Disorder often misdiagnosed

“FXTAS may be one of the most common causes of tremor and balance problems in the adult population, yet it is being misdiagnosed because neurologists who see adults with movement disorders are not aware that they need to look for a family history of fragile X in grandchildren or to check for carriers of the gene mutation,” said study co-author Dr. Randi Hagerman, medical director of UC-Davis’ MIND Institute.

The findings appear in Wednesday’s Journal of the American Medical Association.

The disorder affects some carriers of the same abnormal gene that causes fragile X syndrome in children, an inherited disease that usually involves retardation. About 1 in 800 men are fragile X carriers and at least 30 percent of them might have the tremor disorder, the researchers said.

Hagerman made the connection a few years ago after hearing repeated complaints from mothers of fragile X children about their own elderly fathers having neurological problems.

Standard DNA blood tests can identify fragile X carriers and imaging tests can detect telltale changes in the brain that do not appear in other diseases, said Dr. Paul Hagerman, a UC-Davis professor of biological chemistry, Hagerman’s husband and the study’s senior author.

About 1 in about 250 women are carriers, but Paul Hagerman said it is unclear how many of them have the disorder because few women carriers who were studied had symptoms.

The UC-Davis-led research involved 192 California adults ages 50 and over who were relatives of children with fragile X. Participants included 99 male and female fragile X carriers and 93 members of a comparison group.

More common in men

Overall, 30 percent of the male carriers studied had the late-onset disorder. It became increasingly prevalent among older men and was found in 75 percent of male carriers in their 80s.

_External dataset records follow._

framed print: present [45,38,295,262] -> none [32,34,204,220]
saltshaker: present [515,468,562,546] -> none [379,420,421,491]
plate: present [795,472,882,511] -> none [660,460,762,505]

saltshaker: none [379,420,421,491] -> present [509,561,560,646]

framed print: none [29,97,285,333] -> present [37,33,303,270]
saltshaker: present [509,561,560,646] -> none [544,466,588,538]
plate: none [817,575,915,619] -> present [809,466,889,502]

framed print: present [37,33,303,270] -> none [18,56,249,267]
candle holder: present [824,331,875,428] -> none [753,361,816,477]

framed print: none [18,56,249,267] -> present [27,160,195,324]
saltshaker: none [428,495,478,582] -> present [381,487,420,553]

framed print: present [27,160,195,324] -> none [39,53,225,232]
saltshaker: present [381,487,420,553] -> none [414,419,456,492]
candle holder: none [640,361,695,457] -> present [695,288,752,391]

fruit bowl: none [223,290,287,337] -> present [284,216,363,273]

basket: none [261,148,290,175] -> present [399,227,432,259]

In fragile X syndrome, the body makes insufficient amounts of a protein necessary for normal neural cell function. By contrast, FXTAS is believed to be caused by abnormal amounts of genetic material that accumulates in the brain in an attempt to make enough of that protein, said study co-author Dr. Elizabeth Berry-Kravis, a pediatric neurologist at Chicago’s Rush University Medical Center.

Fragile X syndrome in children was identified some 50 years ago and is believed to affect about 1 in 3,700 boys and 1 in 8,000 girls.

Carriers of the abnormal gene had been thought to be unaffected until the Hagermans’ discovery, said Dr. Walter Kaufmann, director of the Fragile X Syndrome Research Program at Kennedy Krieger Institute in Baltimore.

“The real magnitude and impact had not been known until this paper,” Kaufmann said.